╭─ Extracted records

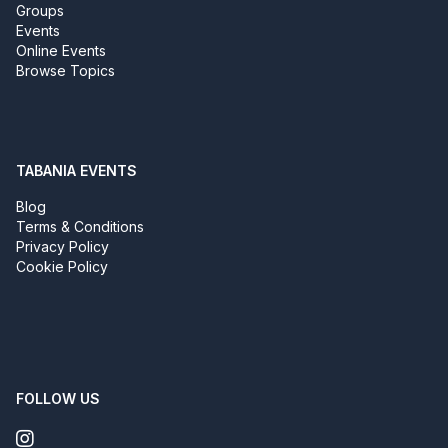
Groups
Events
Online Events
Browse Topics
TABANIA EVENTS
Blog
Terms & Conditions
Privacy Policy
Cookie Policy
FOLLOW US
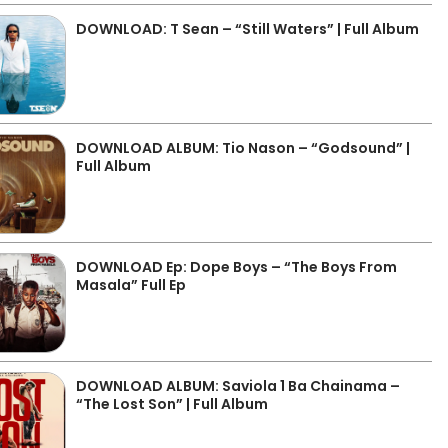
DOWNLOAD: T Sean – “Still Waters” | Full Album
DOWNLOAD ALBUM: Tio Nason – “Godsound” |
Full Album
DOWNLOAD Ep: Dope Boys – “The Boys From
Masala” Full Ep
DOWNLOAD ALBUM: Saviola 1 Ba Chainama –
“The Lost Son” | Full Album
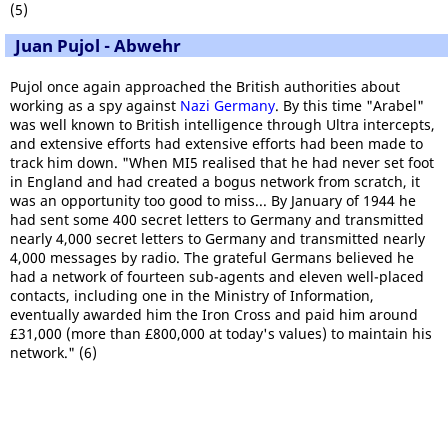
(5)
Juan Pujol - Abwehr
Pujol once again approached the British authorities about
working as a spy against
Nazi Germany
. By this time "Arabel"
was well known to British intelligence through Ultra intercepts,
and extensive efforts had extensive efforts had been made to
track him down. "When MI5 realised that he had never set foot
in England and had created a bogus network from scratch, it
was an opportunity too good to miss... By January of 1944 he
had sent some 400 secret letters to Germany and transmitted
nearly 4,000 secret letters to Germany and transmitted nearly
4,000 messages by radio. The grateful Germans believed he
had a network of fourteen sub-agents and eleven well-placed
contacts, including one in the Ministry of Information,
eventually awarded him the Iron Cross and paid him around
£31,000 (more than £800,000 at today's values) to maintain his
network." (6)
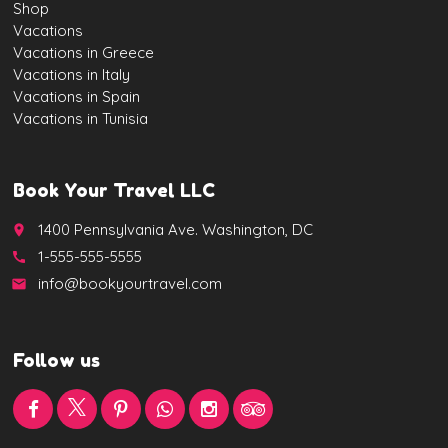
Shop
Vacations
Vacations in Greece
Vacations in Italy
Vacations in Spain
Vacations in Tunisia
Book Your Travel LLC
1400 Pennsylvania Ave. Washington, DC
place
1-555-555-5555
call
info@bookyourtravel.com
email
Follow us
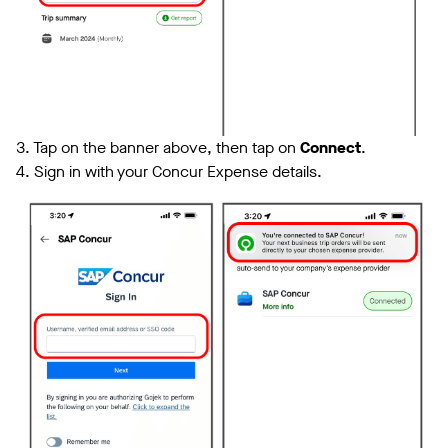
3. Tap on the banner above, then tap on
Connect
.
4. Sign in with your Concur Expense details.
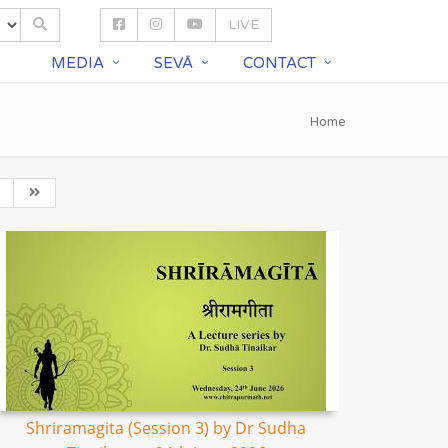
LIVE
S
MEDIA
SEVĀ
CONTACT
Home
Shriramagita (Session 3) by Dr Sudha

╰─

Exercise goal:
Restate, word for word, each line from the line containing "By this time" through the end of the entries above; the pictures are not part of the copy.

Reply:
. By this time "Arabel"
was well known to British intelligence through Ultra intercepts,
and extensive efforts had extensive efforts had been made to
track him down. "When MI5 realised that he had never set foot
in England and had created a bogus network from scratch, it
was an opportunity too good to miss... By January of 1944 he
had sent some 400 secret letters to Germany and transmitted
nearly 4,000 secret letters to Germany and transmitted nearly
4,000 messages by radio. The grateful Germans believed he
had a network of fourteen sub-agents and eleven well-placed
contacts, including one in the Ministry of Information,
eventually awarded him the Iron Cross and paid him around
£31,000 (more than £800,000 at today's values) to maintain his
network." (6)
Shop
Vacations
Vacations in Greece
Vacations in Italy
Vacations in Spain
Vacations in Tunisia
Book Your Travel LLC
1400 Pennsylvania Ave. Washington, DC
place
1-555-555-5555
call
info@bookyourtravel.com
email
Follow us
3. Tap on the banner above, then tap on
Connect
.
4. Sign in with your Concur Expense details.
LIVE
S
MEDIA
SEVĀ
CONTACT
Home
Shriramagita (Session 3) by Dr Sudha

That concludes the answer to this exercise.